- Text block
▼

While only one-in-five Australian households rents privately at a given moment, private rental is an important and growing part of our housing system. It provides flexibility and choice for many renters, and a familiar investment option for others, but has failed to serve the housing needs of low-income people.
According to the 2006 ABS Census, 22 per cent of households rent privately, an increase of four percentage points since 1995 (ABS 2007 4). In 2006 private renter dwellings numbered 1.47 million Australia-wide, an increase of 11 per cent since 2001 — Project 50502.
AHURI has a significant body of work that explains how the private rental market functions in Australia. It also provides evidence about the profile and experiences of private rental tenants, identifies private rental investor motivations and risk-assessment practices, and analyses government policies that seek to address affordability problems in the private rental market.
What is the size of the private rental market?
- Whilst Australia’s private rental market has expanded since 2001, much of this growth has taken place at the moderate to high-end of the housing market. Housing stock in the four lowest rent categories declined from 50 to 37 per cent (Project 50502). Low-income private renters experience the greatest incidence of housing affordability stress in Australia — See NRV3.
- Fifty-six per cent of existing low-cost dwellings are occupied by higher income households, resulting in a shortfall of 211 000 low-cost dwellings. Consequently, many low-income households have been forced to shift from the inner city to the middle and outer suburbs. Geographically, Sydney reveals the greatest shortages, followed by Melbourne and Brisbane — Project 50502 & Project 60190.
- AHURI research indicates that the private rental market is no longer a transitional tenure simply used as a steppingstone to home ownership (See NRV2). The high cost of housing is now the most significant barrier to home ownership with many private renters no longer aspiring to home ownership.
- It is anticipated that the number of low-income private renters over the age of 65 will increase by 115 per cent by 2026. The greatest increase will occur for those over the age of 85 years (NRV3). These changes can be explained in part by an ageing population along with changing household structures (through bereavement, divorce or separation) — Project 30315.
What are the experiences of private rental tenants?

▲

- Recorded data
▼

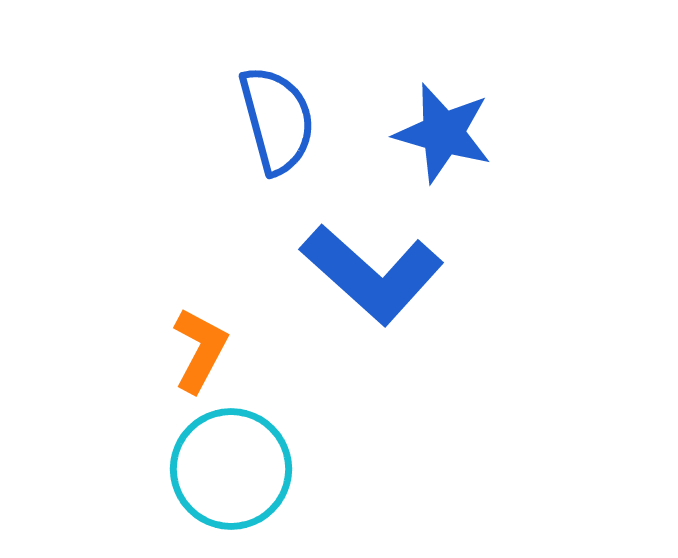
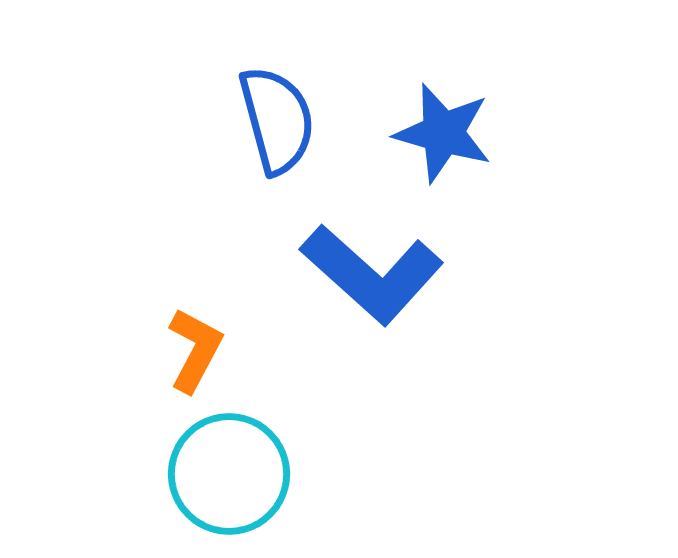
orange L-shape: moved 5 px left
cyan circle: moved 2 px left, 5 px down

▲
▼

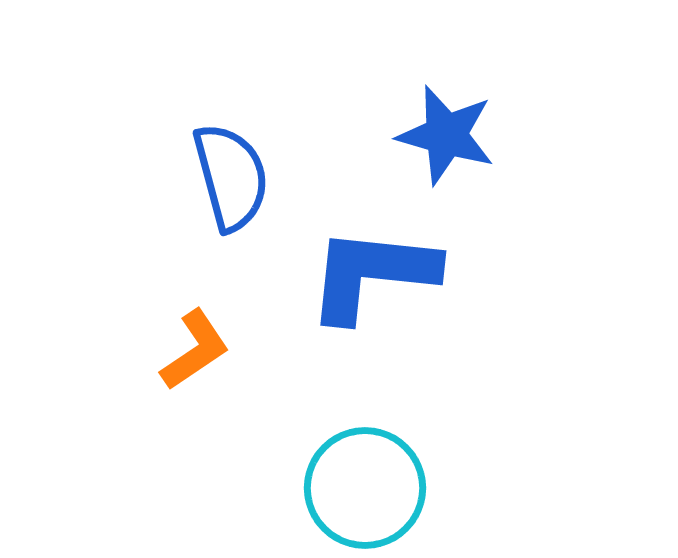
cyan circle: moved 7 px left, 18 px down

▲

- Task requirements
- a) In the text on Australia's private rental market, swap "affordability problems" for "cost pressures" and write out the passage between "AHURI has a" and "private rental market.", inclusive.
- b) Carry on the text about Australia's private rental market from its last line onward.

- Responses
- a)
AHURI has a significant body of work that explains how the private rental market functions in Australia. It also provides evidence about the profile and experiences of private rental tenants, identifies private rental investor motivations and risk-assessment practices, and analyses government policies that seek to address cost pressures in the private rental market.

- b)
- The experiences of people in the private rental market differ considerably according to income, household type and personal characteristics. For example, Indigenous women report that racism and discrimination are significant barriers to accessing the private rental market, whilst other groups reportedly trade-off affordability and tenure security for a greater amount of choice and flexibility — Project 50142.
Who invests in private rental and why?
- Small scale, ‘mum and dad’ investors dominate the private rental market. Research indicates that non-financial motivators like personal goals or personal and family circumstances play a key role when deciding to enter the rental market. However, these factors do not exert a major influence on the decision to exit the market. Instead, financial variables such as increased after-tax economic costs (rates, maintenance and repairs) are likely to influence an investor’s decision to sell — Project 20280 & Project 30521.
- Landlords and property managers have negative perceptions of some low-cost housing tenants, which may reduce investment in low-cost housing. Perceived high-risk characteristics include having a low-income, being a sole parent, having a disability or being an older tenant — Project 20280, Project 30521 & Project 20346.
- Barriers to large scale private investment in low-cost rental housing market include:
- Financial risks such as the changing value of dwellings and land, small rental yields, limited capital gains and the illiquidity of housing.
- Regulation such as landlord-tenancy legislation and taxation settings that favour small rental holdings.
- Management and operating risks related to maintenance issues, rental arrears and vacancy rates — Project 30021, Project 30063 & Project 20346.
How can affordability problems in the private rental market be addressed?
- Commonwealth Rent Assistance (CRA) has been identified in AHURI research as an important policy component to address affordability issues. For example, it has a positive impact on education participation for young people — Project 50007 & Project 30399.
- The research finds however that government intervention to increase the supply of affordable housing needs to be introduced alongside CRA if affordability is to be improved — Project 60323, Project 60504, Project 30399 & Project 30206.
- Brokerage services have also been found to assist low-income private renters to access a home but are insufficient to sustain tenancies for those facing affordability and personal problems (Project 40194). However, tenant support services that link clients to external support programs to meet their non-housing needs have been successful at sustaining Indigenous tenancies — Project 80372.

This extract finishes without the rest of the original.